Face à une conjoncture chahutée, le financement participatif dans l’immobilier rencontre sa première crise majeure. Entre le repli de l'offre de projets, des investisseurs devenus frileux et la concurrence de placements moins risqués, le secteur fait face à des défis sans précédent.
En croissance continue et exponentielle depuis 2014-2015, le financement participatif immobilier traverse sa première crise. Jusqu’ici, l’expansion du marché s’était appuyée sur l’euphorie de l’immobilier de logements, aussi bien dans le neuf que dans l’ancien. De fait, le retournement de la conjoncture constitue un défi inédit pour l’écrasante majorité des plateformes qui n’ont jamais connu pareille situation depuis leur création (80% d’entre elles ont été créées après 2013).
Une offre de projets à financer amoindrie par la crise immobilière
Les professionnels de l’immobilier peinent à mettre sur pied des opérations rentables face à la baisse de la demande qui tire les prix des biens vers le bas et des coûts prohibitifs dans la construction et la rénovation. Les niveaux de pré-commercialisation nécessaires à l’obtention des financements mettent plus de temps à être atteints et les plateformes ont durci leurs processus de sélection : respect des délais de paiement, capacité à supporter des baisses de prix de vente importantes, garanties sur l’actif, etc. Enfin, les retards ont tendance à s’accumuler sur les projets, ce qui génère une immobilisation de l’épargne des contributeurs qui mettent donc plus de temps à récupérer leurs fonds pour se positionner sur de nouveaux projets qui, mécaniquement, passent plus de temps en phase de collecte. Tous ces éléments freinent la rotation des levées de fonds et, in fine, les montants collectés.
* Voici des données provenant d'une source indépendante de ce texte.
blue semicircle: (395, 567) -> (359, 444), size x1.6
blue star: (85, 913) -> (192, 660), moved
Des investisseurs plus avertis et moins enclins à prendre des risques
Les difficultés de l’immobilier n’échappent pas aux contributeurs qui, d’une part, voient les retards de remboursement s’accumuler et, d’autre part, sont de plus en plus avertis face aux risques de perte en capital. Les crowdfunders « habitués » ont donc tendance à être plus sélectifs dans les projets qu’ils financent et à réduire leur exposition alors que les néophytes hésitent davantage à sauter le pas. La remontée des taux d’intérêt leur permet par ailleurs d’arbitrer en faveur de placements moins risqués puisque ceux-ci offrent désormais des rendements un peu plus intéressants. D’autant que le climat macroéconomique et géopolitique instable peut générer une certaine recherche de sécurité chez les investisseurs particuliers.